We will solve the Laplace equation:
$$\frac{\partial^2 V}{\partial x^2} + \frac{\partial^2 V}{\partial y^2} = 0$$
With boundary conditions
$$V(0,y)=V(l,y)=V(x,0)=0 \textrm{ and } V(x,l)=V_0 \textrm{ for some } l \in \mathbb{R}$$
Assume a seperable solution of the form:
$$V(x,y)=X(x)Y(y)$$
Substituting and choosing a negative and real separation constant, we get
$$\frac{-X''}{X}=\frac{Y''}{Y}=-k^2$$
For the X equation:
$$\textrm{let } A_i \in \mathbb{R} \textrm{ be constants}$$
$$X'' - k^2 X=0$$
$$\implies X=A_1 cos(k x) + A_2 sin(k x)$$
Applying the boundary conditions
$$V(0,y)=0=V(l,y)$$
We get
$$A_1=0 \textrm{ and } kl=n \pi \textrm{ for } n \in \mathbb{Z}$$
For the Y equation:
$$Y'' + k^2 Y=0$$
$$\implies Y=A_3 e^{ky} + A_4 e^{-ky}$$
Apply the boundary condition
$$V(x,0)=0$$
$$\implies A_3=-A_4$$
$$\implies Y=A_3 e^{ky} - A_3 e^{-ky}=2 A_3 sinh(ky)$$
$$\textrm{let } B_n = 2 A_2 A_3$$
$$\textrm{So } V_n(x,y)=B_n sin \left ( \frac{n \pi x}{l} \right ) sinh \left ( \frac{n \pi y}{l} \right )$$
But this cannot satisfy
$$V(x,l)=V_0$$
So we must consider a linear combination of these solutions, ie
$$V(x,y)=\sum_{n=1}^{\infty} V_n(x,y)$$
So the boundary condition becomes
$$V_0=\sum_{n=1}^{\infty} B_n sinh(n \pi) sin \left ( \frac{n \pi x}{l} \right )$$
Use the Fourier trick (orthogonality of sines)

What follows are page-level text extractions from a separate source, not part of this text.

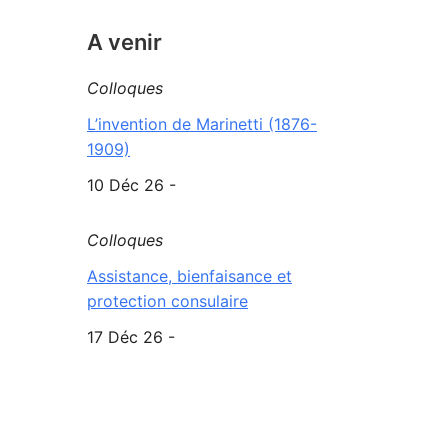
A venir
Colloques
L’invention de Marinetti (1876-
1909)
10 Déc 26 -
Colloques
Assistance, bienfaisance et
protection consulaire
17 Déc 26 -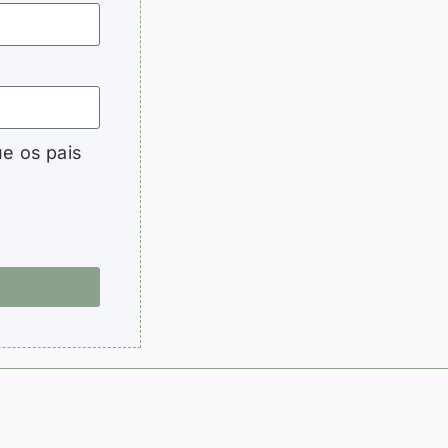
e os pais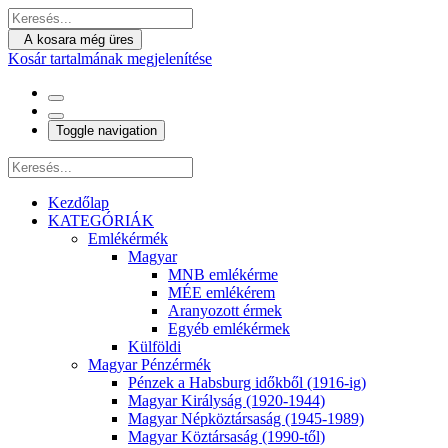
A kosara még üres
Kosár tartalmának megjelenítése
Toggle navigation
Kezdőlap
KATEGÓRIÁK
Emlékérmék
Magyar
MNB emlékérme
MÉE emlékérem
Aranyozott érmek
Egyéb emlékérmek
Külföldi
Magyar Pénzérmék
Pénzek a Habsburg időkből (1916-ig)
Magyar Királyság (1920-1944)
Magyar Népköztársaság (1945-1989)
Magyar Köztársaság (1990-től)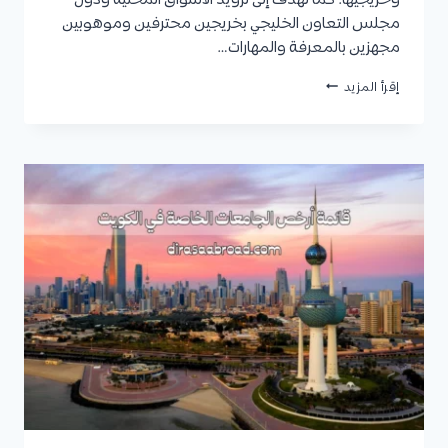
وخريجيها. كما تهدف إلى تزويد الأسواق المحلية ودول
مجلس التعاون الخليجي بخريجين محترفين وموهوبين
مجهزين بالمعرفة والمهارات…
كلية
إقرأ المزيد
الشرق
الأوسط
الأمريكية
:
التخصصات،
شروط
القبول
المباشر
والمشروط،
والرسوم
الدراسية
لكل
تخصص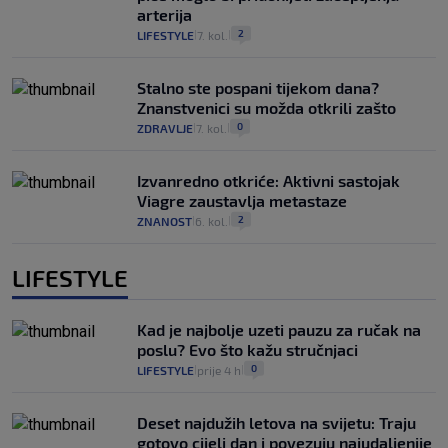
arterija
2
LIFESTYLE
7. kol.
|
|
Stalno ste pospani tijekom dana?
Znanstvenici su možda otkrili zašto
0
ZDRAVLJE
7. kol.
|
|
Izvanredno otkriće: Aktivni sastojak
Viagre zaustavlja metastaze
2
ZNANOST
6. kol.
|
|
LIFESTYLE
Kad je najbolje uzeti pauzu za ručak na
poslu? Evo što kažu stručnjaci
0
LIFESTYLE
prije 4 h
|
|
Deset najdužih letova na svijetu: Traju
gotovo cijeli dan i povezuju najudaljenije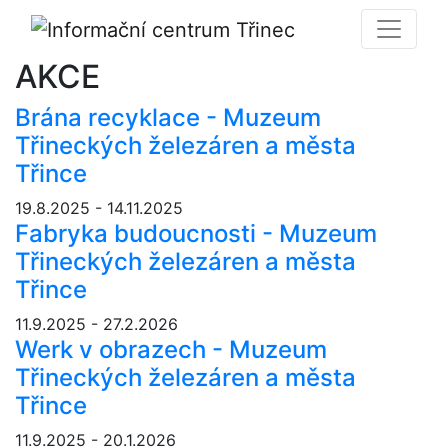
AKCE
Brána recyklace - Muzeum
Třineckých železáren a města
Třince
19.8.2025 - 14.11.2025
Fabryka budoucnosti - Muzeum
Třineckých železáren a města
Třince
11.9.2025 - 27.2.2026
Werk v obrazech - Muzeum
Třineckých železáren a města
Třince
11.9.2025 - 20.1.2026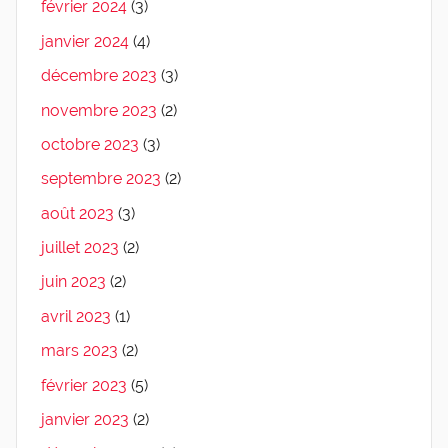
février 2024
(3)
janvier 2024
(4)
décembre 2023
(3)
novembre 2023
(2)
octobre 2023
(3)
septembre 2023
(2)
août 2023
(3)
juillet 2023
(2)
juin 2023
(2)
avril 2023
(1)
mars 2023
(2)
février 2023
(5)
janvier 2023
(2)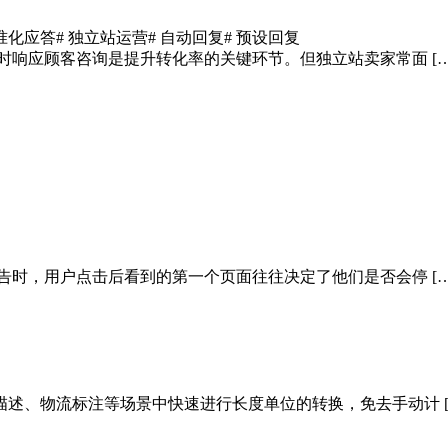
标准化应答
# 独立站运营
# 自动回复
# 预设回复
时响应顾客咨询是提升转化率的关键环节。但独立站卖家常面 […
告时，用户点击后看到的第一个页面往往决定了他们是否会停 […
述、物流标注等场景中快速进行长度单位的转换，免去手动计 [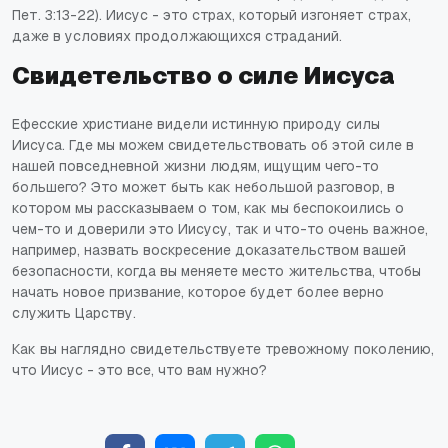
Пет. 3:13-22). Иисус - это страх, который изгоняет страх,
даже в условиях продолжающихся страданий.
Свидетельство о силе Иисуса
Ефесские христиане видели истинную природу силы
Иисуса. Где мы можем свидетельствовать об этой силе в
нашей повседневной жизни людям, ищущим чего-то
большего? Это может быть как небольшой разговор, в
котором мы рассказываем о том, как мы беспокоились о
чем-то и доверили это Иисусу, так и что-то очень важное,
например, назвать воскресение доказательством вашей
безопасности, когда вы меняете место жительства, чтобы
начать новое призвание, которое будет более верно
служить Царству.
Как вы наглядно свидетельствуете тревожному поколению,
что Иисус - это все, что вам нужно?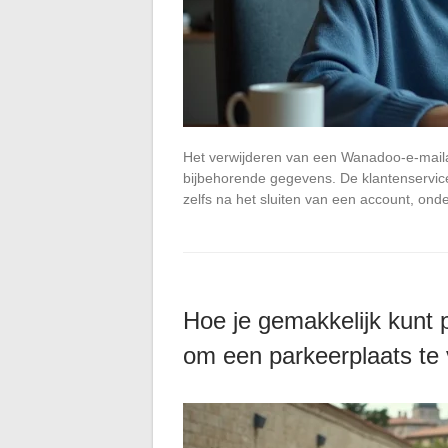
Het verwijderen van een Wanadoo-e-mailad
bijbehorende gegevens. De klantenservice
zelfs na het sluiten van een account, o
Hoe je gemakkelijk kunt p
om een parkeerplaats te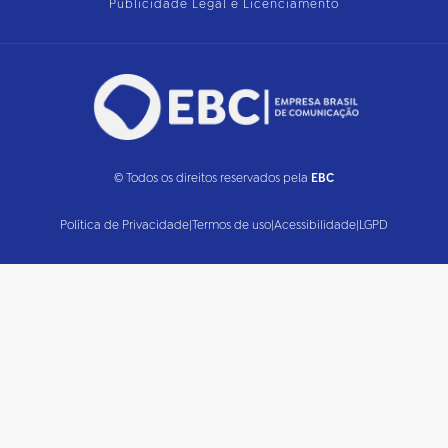
Publicidade Legal e Licenciamento
© Todos os direitos reservados pela
EBC
Política de Privacidade
|
Termos de uso
|
Acessibilidade
|
LGPD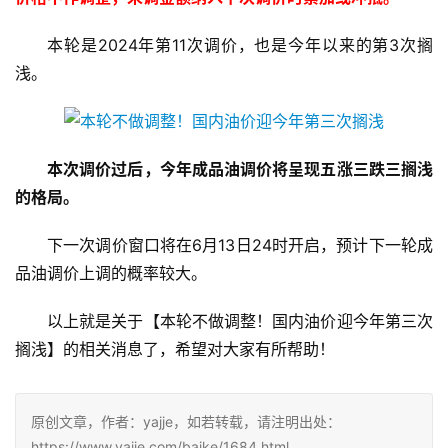
本轮是2024年第11次调价，也是今年以来的第3次搁
浅。
本次调价过后，今年成品油调价将呈现五涨三跌三搁浅
的格局。
下一次调价窗口将在6月13日24时开启，预计下一轮成
品油调价上调的概率较大。
以上就是关于【本轮不做调整！国内油价迎今年第三次
搁浅】的相关消息了，希望对大家有所帮助！
原创文章，作者：yajje，如若转载，请注明出处：
https://www.yajje.com/baike/1684.html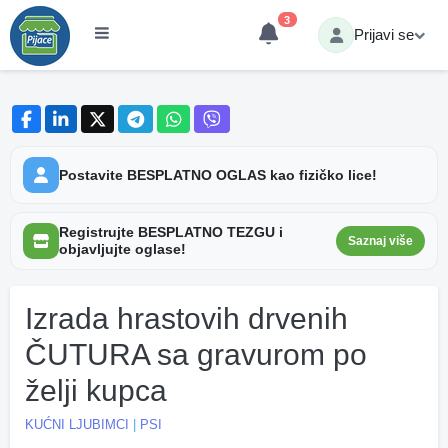
3
Prijavi se
Postavite BESPLATNO OGLAS kao fizičko lice!
Registrujte BESPLATNO TEZGU i
Saznaj više
objavljujte oglase!
Izrada hrastovih drvenih
ČUTURA sa gravurom po
želji kupca
KUĆNI LJUBIMCI
|
PSI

$$\int_{0}^{l} V_0 sin \left ( \frac{m \pi x}{l} \right ) dx = \int_{0}^{l} \sum_{n=1}^{\infty} \left [ B_n sinh(n \pi) sin \left ( \frac{n \pi x}{l} \right ) sin \left ( \frac{m \pi x}{l} \right ) \right ] dx$$
$$V_0 \left [ \frac{-l}{m \pi} cos \left ( \frac{m \pi x}{l} \right ) \right ]_{0}^{l} = \int_{0}^{l} B_m sinh(m \pi) sin \left ( \frac{m \pi x}{l} \right ) dx$$
$$V_0 \left [ \frac{(-1)^{m+1} l}{m \pi} + \frac{l}{m \pi} \right ] = B_m sinh(m \pi) \frac{l}{2}$$
$$2 V_0 [ 1 - (-1)^m ] = m \pi B_m sinh(m \pi)$$
$$B_m = \frac{2 V_0 [ 1 - (-1)^m ]}{m \pi sinh(m \pi)} \implies B_m=0 \textrm{ for even } m$$
Thus,
$$V(x,y) = \sum_{m=1}^{\infty} \frac{2 V_0 [ 1 - (-1)^m ]}{m \pi sinh(m \pi)} sinh \left ( \frac{m \pi y}{l} \right ) sin \left ( \frac{m \pi x}{l} \right )$$